Regardless of their misgivings about the Socialist Party, many Jews are displeased with Sarkozy. The Cevipof study of Jewish voters shows they are more disappointed in the president than is the general electorate.

In the past two years, Sarkozy’s approval rating has dropped 19 percentage points among Jews—from 62 percent in 2007-09 to 43 percent in 2009-11. Among non-Jews, Sarkozy’s popularity fell 14 points, to 32 percent in January. The study was based on a questionnaire filled out by 173,000 French voters, including 1,000 who identified themselves as Jews.

“There isn’t a single candidate the Jews can wholly welcome,” says Philippe Karsenty, a Jewish-French politician and media analyst. “Sarkozy has some responsibility for what happened in Toulouse because he let anti-Zionist propaganda of the French public media outlets grow.”

Karsenty, who has long claimed that a France 2 television report on the killing of a 12-year-old Palestinian boy, Mohammed al-Dura, in Gaza in 2000 was doctored to blame his death on Israel, accuses Sarkozy of “helping Al Jazeera spread the kind of radicalism that caused the Toulouse massacre.”

Last year, the Al Jazeera network bought media rights from the Union of European Football Associations to screen most championship soccer matches in France.
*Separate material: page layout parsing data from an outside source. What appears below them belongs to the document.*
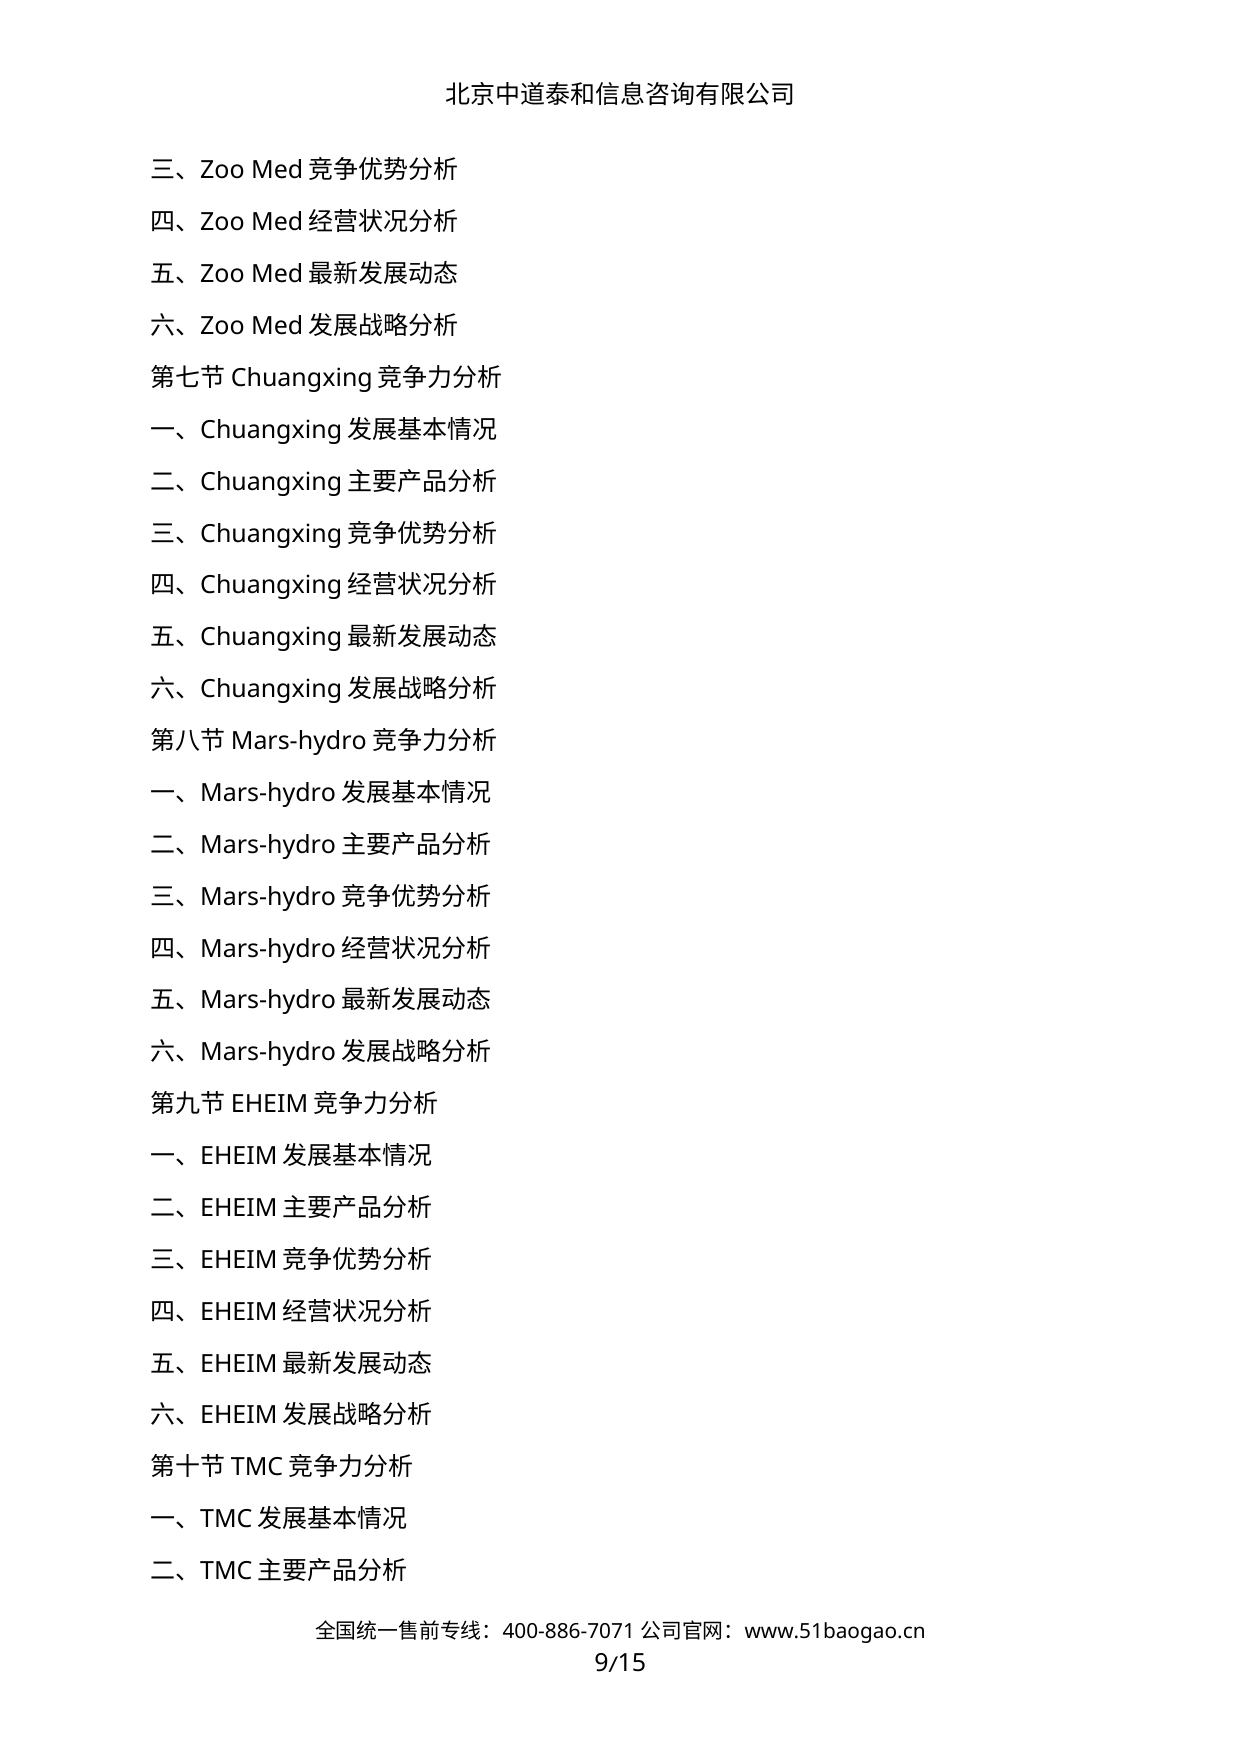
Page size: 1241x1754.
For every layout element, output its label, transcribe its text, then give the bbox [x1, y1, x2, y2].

text 六、EHEIM发展战略分析 [150, 1395, 1090, 1431]
text 第七节 Chuangxing竞争力分析 [150, 357, 1090, 394]
text 第九节 EHEIM竞争力分析 [150, 1084, 1090, 1120]
text 三、EHEIM竞争优势分析 [150, 1239, 1090, 1276]
text 一、TMC发展基本情况 [150, 1499, 1090, 1535]
text 六、Chuangxing发展战略分析 [150, 669, 1090, 705]
text 一、Chuangxing发展基本情况 [150, 409, 1090, 446]
text 六、Zoo Med发展战略分析 [150, 306, 1090, 342]
text 三、Mars-hydro竞争优势分析 [150, 876, 1090, 912]
text 四、Chuangxing经营状况分析 [150, 565, 1090, 601]
text 五、EHEIM最新发展动态 [150, 1343, 1090, 1379]
text 二、Chuangxing主要产品分析 [150, 461, 1090, 497]
text 二、TMC主要产品分析 [150, 1551, 1090, 1587]
text 三、Zoo Med竞争优势分析 [150, 150, 1090, 186]
text 五、Chuangxing最新发展动态 [150, 617, 1090, 653]
text 二、Mars-hydro主要产品分析 [150, 824, 1090, 861]
text 五、Mars-hydro最新发展动态 [150, 980, 1090, 1016]
text 一、Mars-hydro发展基本情况 [150, 772, 1090, 809]
text 第八节 Mars-hydro竞争力分析 [150, 721, 1090, 757]
text 六、Mars-hydro发展战略分析 [150, 1032, 1090, 1068]
text 三、Chuangxing竞争优势分析 [150, 513, 1090, 549]
text 第十节 TMC竞争力分析 [150, 1447, 1090, 1483]
text 五、Zoo Med最新发展动态 [150, 254, 1090, 290]
text 二、EHEIM主要产品分析 [150, 1187, 1090, 1224]
text 四、EHEIM经营状况分析 [150, 1291, 1090, 1327]
text 一、EHEIM发展基本情况 [150, 1136, 1090, 1172]
text 四、Mars-hydro经营状况分析 [150, 928, 1090, 964]
text 四、Zoo Med经营状况分析 [150, 202, 1090, 238]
The deal came at the expense of the previous rights owner, the French pay-television channel Canal+. The French government has considerable clout over UEFA.

“The same imams Sarkozy banned deliver their message to France through Al Jazeera in Arabic,” Karsenty says. “The French government should not be encouraging that.”

Sarkozy has disappointed the French Jewish community in other ways, too: the French vote in favor of Palestinian membership in UNESCO, condemnations of Israeli settlements and when he called Israeli Prime Minister Benjamin Netanyahu a “liar.”

That disappointment may partly explain an apparent shift in how some Jews view the National Front, France’s largest right-wing party. The anti-Muslim party with a history of anti-Semitism is led by Marine Le Pen.

On March 27, the French branch of the Jewish Defense League publicly expressed support for the National Front for the first time.

“An important National Front delegation visited the Grande Synagogue de la Victoire in Toulouse,” the branch’s website said. “Bickering” among Jewish institutions will “surely ensue.”

Founded in the 1970s by the late Rabbi Meir Kahane, JDL is considered a terrorist group in the U.S. but is legal in France. Amnon Cohen, JDL’s Paris spokesman, says it has dozens of activists.
Cohen says the National Front “isn’t perfect but isn’t dangerous. We’ll work with those willing to fight the Islamic threat.”

Since assuming the leadership of the National Front last year, Le Pen has distanced herself from the anti-Semitic rhetoric of her father and predecessor, Jean-Marie Le Pen, who has called the Holocaust a “detail in history” and been convicted several times in France for Holocaust denial. He also said the German occupation of France was “not particularly inhumane.”

Marine Le Pen, by contrast, has reached out to French Jews and Israelis, describing them as “natural allies.” Even before that, in 2007, the National Front received nealy 5 percent of the Jewish vote.

Zerbib, the Jewish radio journalist, says the Toulouse shooting could bring more Jews to vote Le Pen.

“They would be protest votes by Jews who feel abandoned,” he says. “More Jews feel like that after Toulouse and they are seriously thinking about emigrating to Israel.”